Explaining (3) is better done with a picture. The figure below shows values of a variable plotted along with a violin display. One line is drawn at the peak of the violin. The “half-way” line is drawn half of the way from the center of the violin to the peak. The two dots show the points whose vertical position is one standard deviation on either side of the mean.

You might prefer one or the other of these three rules of thumb. Try them out and see which works best for you.

Activity

Open up the points-and-density Little App. (See footnote1). Set the “source” package to Little Apps and select the NHANES2 data frame. Select pulse as the response variable. By clicking on n=50 icon, set the sample size to n = 1000.

  1. Click on App Control (the three parallel line icon). A menu will open up. In this menu there is a choice of one or two sided display of density, Click the “violin” box to turn on the violin plot.

  2. Pick one of the three rules of thumb to estimate the mean and standard deviation.

    Write down your estimates of the mean and the standard deviation. . . . . .

  3. Repeat the above for several variables from the NHANES2 data set. You might want to practice several times to get a hang for how to eyeball each of the intervals in the three rules of thumb.

  4. As you work through different variables, note which ones have a violin corresponding to the bell-shaped normal curve. The rules of thumb work best for variables that have a normal-like distribution.

    Write down two variables with a bell-shaped distribution. . . .

    Write down at least one variable that does not have a bell-shaped distribution. . . .
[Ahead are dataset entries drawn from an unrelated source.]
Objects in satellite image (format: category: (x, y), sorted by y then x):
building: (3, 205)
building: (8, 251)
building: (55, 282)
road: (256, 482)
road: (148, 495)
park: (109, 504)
  5. Now you’re going to find some variables whose density has specific shapes. It may be eaiser to switch the one or two sided display of density in the apps control to “density.”

    `* Find a variable with a density that has a long trailing tail below the mean, but not above it. (This is called “negatively skewed” or “left skewed.”)

    Write down the name of the left skewed variable you found. . . .

    `* Find a variable with a density that has a long trailing tail above the mean, but not below it it. (This is called “positively skewed” or “right skewed.”)

    Write down the name of the right skewed variable you found. . . .

    `* Find a variable for which the density has two peaks. (This is called “bimodal.”

    Write down the name of the bimodal variable you found. . . .

Version 0.3, 2020-08-13

  1. https://maa-statprep.shinyapps.io/Little_App_Density/↩︎